File Migration Example
This example demonstrates how to migrate files between different storage backends using file-keeper.
Overview
This script shows:
- How to migrate files from one storage backend to another
- Validation of migrated files
- Error handling during migration
- Selective migration based on filters
- Examples for cloud storage migrations
Prerequisites
- Python 3.10+
- file-keeper library
Installation
pip install file-keeper
Usage
Run the basic migration example:
python migration_example.py
This will:
- Create sample files in memory storage
- Migrate them to temporary filesystem storage
- Validate the migration
- Show results
Key Features Demonstrated
1. Basic Migration
from file_migration import migrate_files
successful, failed = migrate_files(source_storage, dest_storage)
2. Filtered Migration
# Only migrate .txt files
def txt_filter(location: str) -> bool:
return location.endswith('.txt')
successful, failed = migrate_files(
source_storage,
dest_storage,
file_filter=txt_filter
)
3. Validated Migration
# Enable validation to ensure file integrity
successful, failed = migrate_files(
source_storage,
dest_storage,
validate_after_migration=True
)
Real-World Usage
Migrating from S3 to Google Cloud Storage:
import file_keeper as fk
# Source: S3
s3_source = fk.make_storage("s3_source", {
"type": "file_keeper:s3",
"bucket": "my-source-bucket",
"key": os.getenv('AWS_ACCESS_KEY_ID'),
"secret": os.getenv('AWS_SECRET_ACCESS_KEY'),
"region": "us-east-1"
})
# Destination: Google Cloud Storage
gcs_dest = fk.make_storage("gcs_dest", {
"type": "file_keeper:gcs",
"bucket_name": "my-dest-bucket",
"credentials_file": "/path/to/gcs-credentials.json"
})
# Perform migration
successful, failed = migrate_files(s3_source, gcs_dest)
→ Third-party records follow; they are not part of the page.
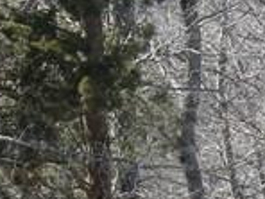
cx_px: -113
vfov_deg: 2.2
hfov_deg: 3.0
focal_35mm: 669
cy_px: 484
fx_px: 5121
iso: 100
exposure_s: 1/160
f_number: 4.9
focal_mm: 17.3
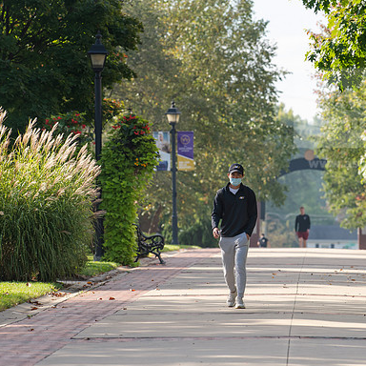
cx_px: 265
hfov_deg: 4.5
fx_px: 4605
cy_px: 183
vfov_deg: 4.6
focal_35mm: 385
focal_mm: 300
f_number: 8
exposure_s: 1/320
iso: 320
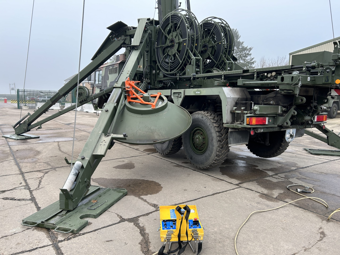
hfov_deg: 67.3
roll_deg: +0.0
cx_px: 170
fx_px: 255
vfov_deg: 53.1
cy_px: 128
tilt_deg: -4.1
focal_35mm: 26
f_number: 1.5
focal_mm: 5.7
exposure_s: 1/126
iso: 32
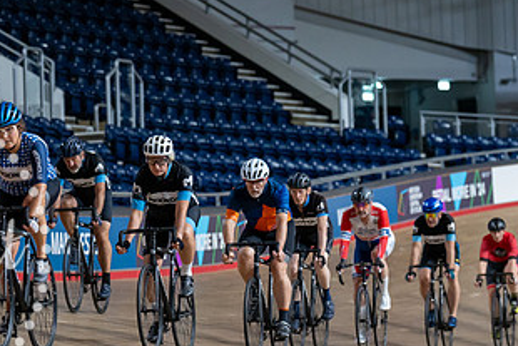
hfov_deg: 8.8
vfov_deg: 5.9
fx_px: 3368
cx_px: 154
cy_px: 166
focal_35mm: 234
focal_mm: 125
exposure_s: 1/800
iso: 3200
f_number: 2.8
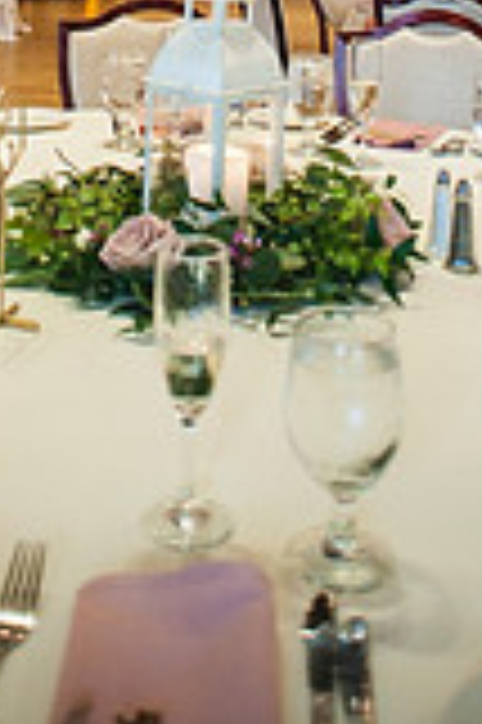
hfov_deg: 24.0
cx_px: 142
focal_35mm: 56
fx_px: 1127
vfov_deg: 29.4
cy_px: -198
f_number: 0.92
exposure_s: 1.02
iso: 1600
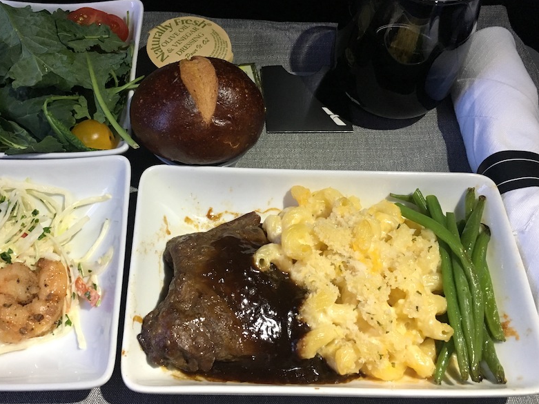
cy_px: 185
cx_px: 225
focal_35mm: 38
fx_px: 592
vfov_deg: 37.7
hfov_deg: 48.8
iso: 125
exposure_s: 1/30
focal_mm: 4.15
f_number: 2.2
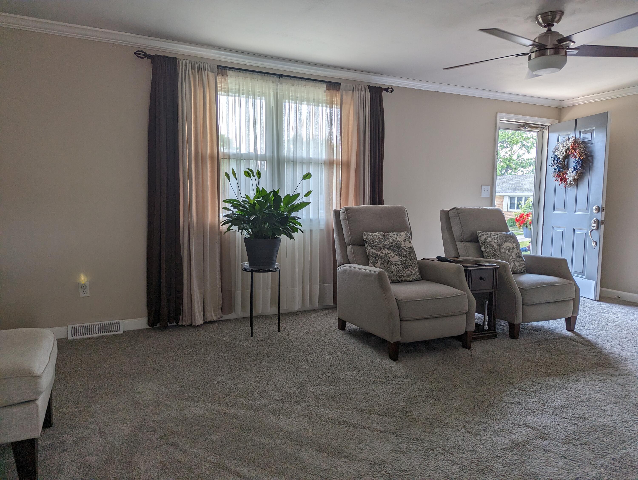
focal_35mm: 24
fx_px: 443
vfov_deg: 56.9
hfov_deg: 71.5
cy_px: 240
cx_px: 319
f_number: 1.85
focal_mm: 6.81
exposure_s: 1/148
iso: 37
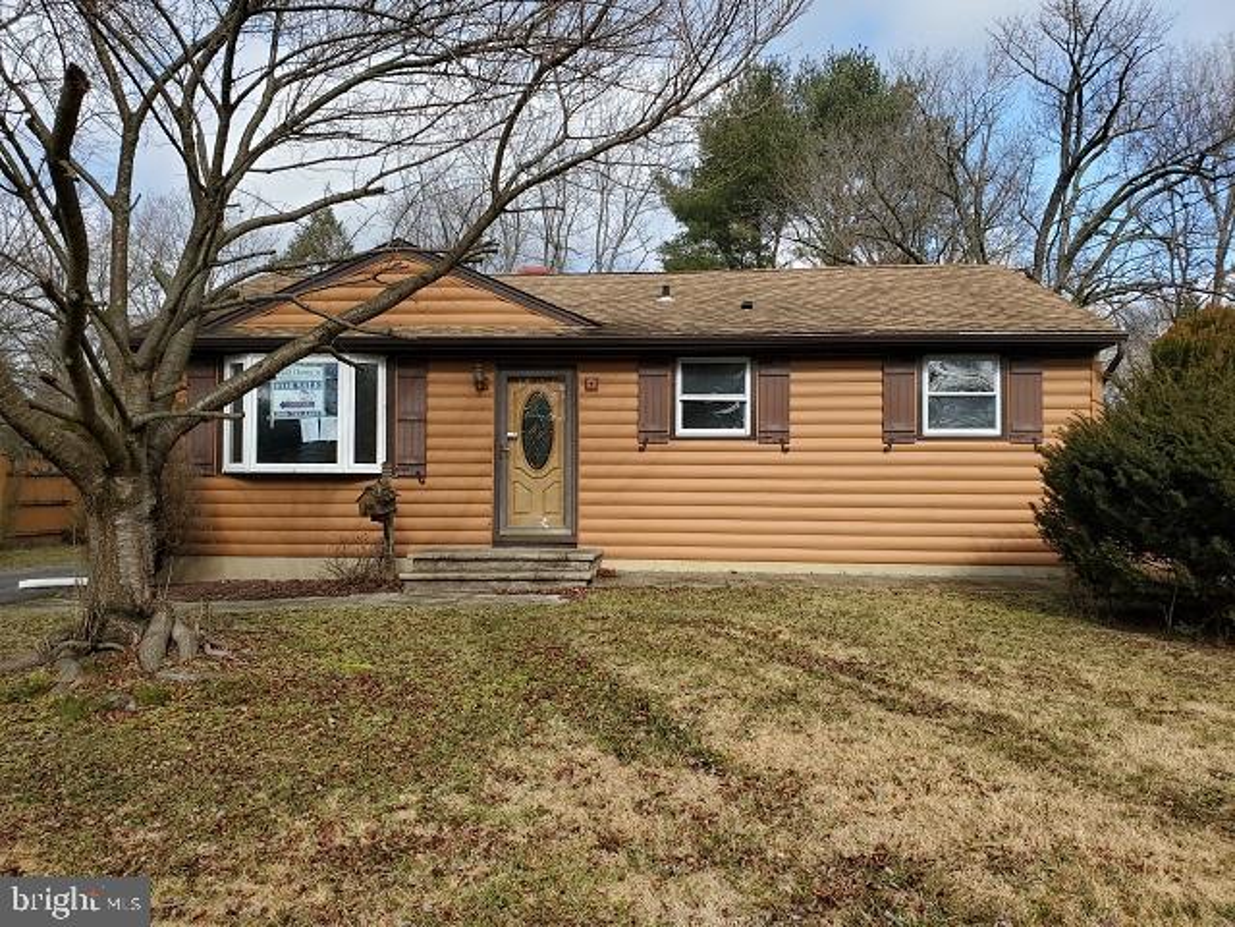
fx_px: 928
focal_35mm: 26
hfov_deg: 67.3
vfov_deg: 53.1
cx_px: 618
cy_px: 464
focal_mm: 4.3
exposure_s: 1/732
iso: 50
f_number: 2.4
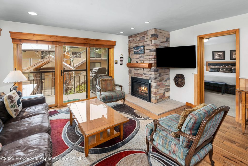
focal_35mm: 16
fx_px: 110
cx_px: 124
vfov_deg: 73.8
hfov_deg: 96.7
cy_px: 83
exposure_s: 1.6
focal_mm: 16
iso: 400
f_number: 11
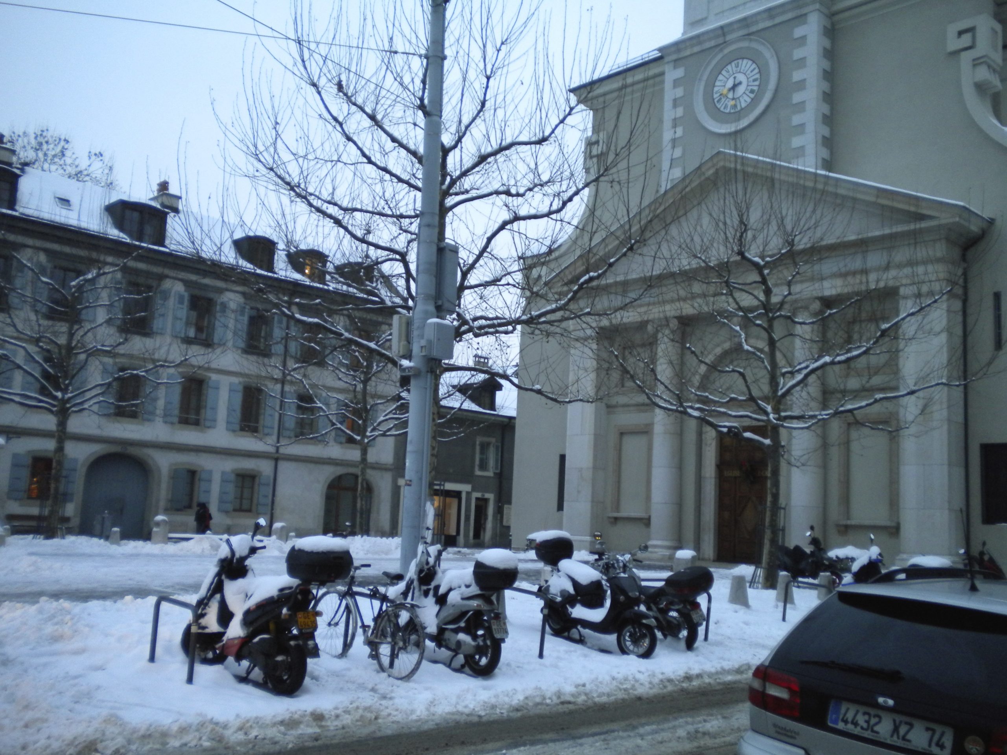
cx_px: 504
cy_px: 378
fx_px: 1018
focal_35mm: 35
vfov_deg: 40.7
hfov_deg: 52.6
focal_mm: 6.3
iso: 229
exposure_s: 1/60
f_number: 3.1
Migrating with size limits:
def size_filter(location: str) -> bool:
# Skip files larger than 100MB
file_info = source_storage.analyze(location)
return file_info.size <= (100 * 1024 * 1024)
successful, failed = migrate_files(
source_storage,
dest_storage,
file_filter=size_filter
)
Error Handling
The migration function handles various error conditions:
- Network interruptions
- Permission issues
- Storage capacity limits
- Invalid file formats
Failed migrations are logged and returned separately for further processing.
Security Considerations
- Files are validated after migration to ensure integrity
- Content is compared between source and destination
- Filters can be used to prevent migration of unsafe file types
- All operations respect storage capabilities
Performance Tips
- For large migrations, consider batching operations
- Use appropriate storage backends for temporary files
- Monitor storage quotas during migration
- Consider using multipart uploads for large files